Required action 1 | In the text on C.S. Lewis and evolutionism, what three names are given for the in-between view?
Required action 2 | Continue the text on C.S. Lewis and evolutionism from its last sentence onward.

Given text |
»»

Interestingly, Lewis saw the defenders of popular evolutionary thinking as fanatics and twisted in their emotionally charged attitudes.”
Understanding the Classic Book by C.S. Lewis
In his book “Weight of Glory”
“The picture so often painted of Christians huddling together on an ever narrower-strip of beach while the incoming tide of ‘science’ mounts higher and higher corresponds to nothing in my own experience. That grand myth of evolutionism which I asked you to admire a few minutes ago is not for me a hostile novelty breaking in on my traditional beliefs. On the contrary, that cosmology is what I started from. Deepening distrust and final abandonment of it long preceded my conversion to Christianity. Long before I believed Theology to be true, I had already decided that the popular scientific picture at any rate was false…..the obviousness or naturalness which most people seem to find in the idea of emergent evolution thus seems to be a pure hallucination. On these grounds and others like them one is driven to think that whatever else may be true, the popular scientific cosmology at any rate is certainly not. I left that ship not at the call of poetry, but because I thought it could not keep afloat.”
Lewis speaks through the character WESTON who describes the Life-Force as:
“The majestic spectacle of this blind, inarticulate purpose thrusting its way upward and ever upward in an endless unity of differentiated achievements towards an ever-increasing complexity of organization, towards spontaneity and spirituality, swept away all my old conception of duty to Man as such. Man, in himself, is nothing. The forward movement of Life – the growing spirituality – is everything.”
Mere Christianity
“I mentioned only the Materialists view and the Religious view. But to be complete I ought to mention the In-between view called LIFE-FORCE philosophy or Creative Evolution, or Emergent Evolution. The wittiest expositions of it come in the works of Bernard Shaw, but the most profound ones in those of Bergson. People who hold this view say that the small variations by which life on this planet ‘evolved’ from the lowest forms to Man were not due to chance, but to the ‘striving’ or ‘purposiveness’ of a LIFE-FORCE. When people say this, we must ask them whether by Life-Force they mean something with a mind or not. If they do, then ‘a mind bringing life into existence and leading it to perfection ‘is really God, and their view is thus identical with the Religious. If they do not, then what is the sense in saying that something without a mind ‘strives’ or has ‘purpose’?”

««

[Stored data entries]
»»

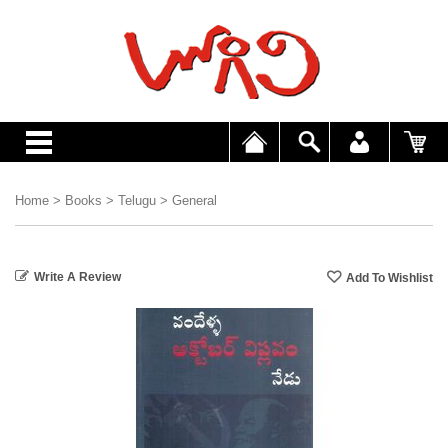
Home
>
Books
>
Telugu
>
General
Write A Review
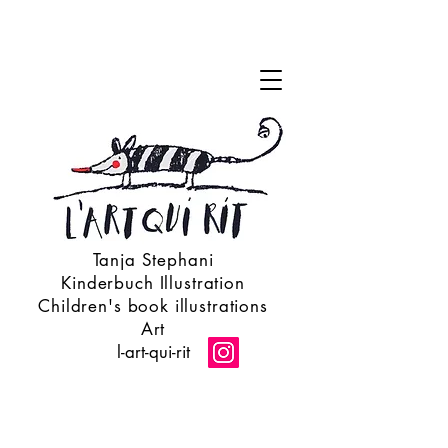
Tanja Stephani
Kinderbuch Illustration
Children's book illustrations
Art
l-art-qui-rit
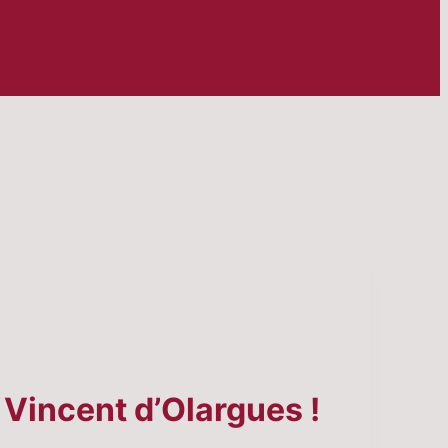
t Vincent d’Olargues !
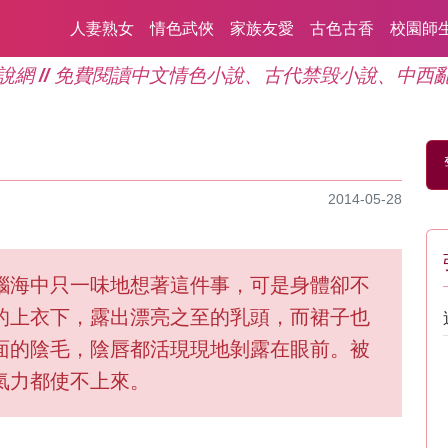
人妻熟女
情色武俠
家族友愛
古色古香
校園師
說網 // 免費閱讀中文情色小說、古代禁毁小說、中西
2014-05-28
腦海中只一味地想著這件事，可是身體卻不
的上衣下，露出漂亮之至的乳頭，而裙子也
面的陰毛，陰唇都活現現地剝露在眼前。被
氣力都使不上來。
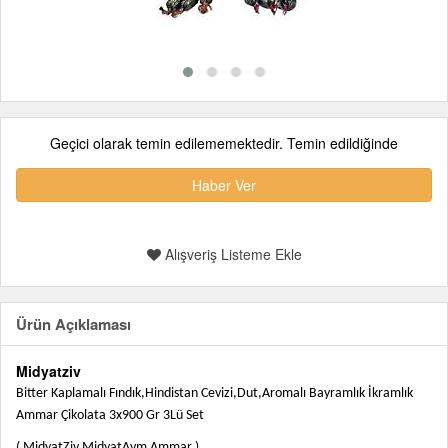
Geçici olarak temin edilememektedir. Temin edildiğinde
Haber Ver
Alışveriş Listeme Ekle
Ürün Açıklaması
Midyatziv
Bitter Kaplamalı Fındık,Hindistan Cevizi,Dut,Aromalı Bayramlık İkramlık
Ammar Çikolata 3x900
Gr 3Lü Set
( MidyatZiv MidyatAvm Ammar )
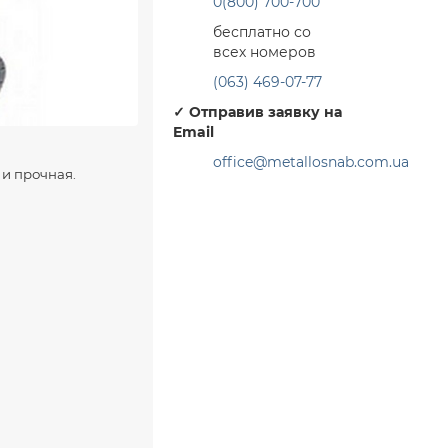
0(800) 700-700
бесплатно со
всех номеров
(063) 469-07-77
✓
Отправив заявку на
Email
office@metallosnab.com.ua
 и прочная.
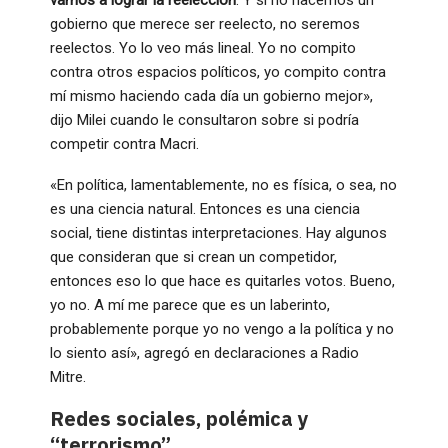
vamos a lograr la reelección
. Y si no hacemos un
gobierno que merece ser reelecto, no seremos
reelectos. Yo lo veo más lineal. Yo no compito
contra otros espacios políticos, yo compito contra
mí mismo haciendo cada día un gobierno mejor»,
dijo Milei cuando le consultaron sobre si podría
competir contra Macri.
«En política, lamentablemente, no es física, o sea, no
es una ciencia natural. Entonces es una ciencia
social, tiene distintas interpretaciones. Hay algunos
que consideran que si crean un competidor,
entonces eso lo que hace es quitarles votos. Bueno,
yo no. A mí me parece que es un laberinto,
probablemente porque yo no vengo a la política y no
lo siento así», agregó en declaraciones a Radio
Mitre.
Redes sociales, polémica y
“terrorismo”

««

Answer 1 | Life-Force philosophy, Creative Evolution, and Emergent Evolution.

Answer 2 |
‘Sexual Morality in MERE CHRISTIANITY
“In the first place, our warped natures, the devils who tempt us, and
all the contemporary propaganda for lust, combined to make us feel that the desires we are resisting are so ‘natural’, so ‘ healthy,’ and so reasonable, that it is almost perverse and abnormal to resist them. Poster after poster, film after film, novel after novel, associate the idea of sexual indulgence with the ideas of health, normality, youth, frankness, and good humor. Now this association is a lie.”
Encyclopedia of New Age Beliefs
“Today, psychology is promoting the activity of spirits under a non-threatening psychological language. For example, we now have past-life therapy, inner-counselor therapy, transpersonal psychology, transcultural psychiatry, meta-psychiatry, and shamanistic counseling, all of which may verse on or involve spiritism.”
In an essay titled: “Slip of the Tongue” C.S. Lewis writes:
“For it is not so much of our time and so much of our attention that God demands; it is not even all our time and all our attention; it is ourselves. For each of us John the Baptist’s words are true; ‘He must increase, and I decrease’.
He will be infinitely merciful to our repeated failures; I know no promise that He will accept a deliberate compromise…..
When we try to keep within us an area that is our own, we try to keep an area of death. Therefore, in love, He claims all. There is no bargaining with Him.”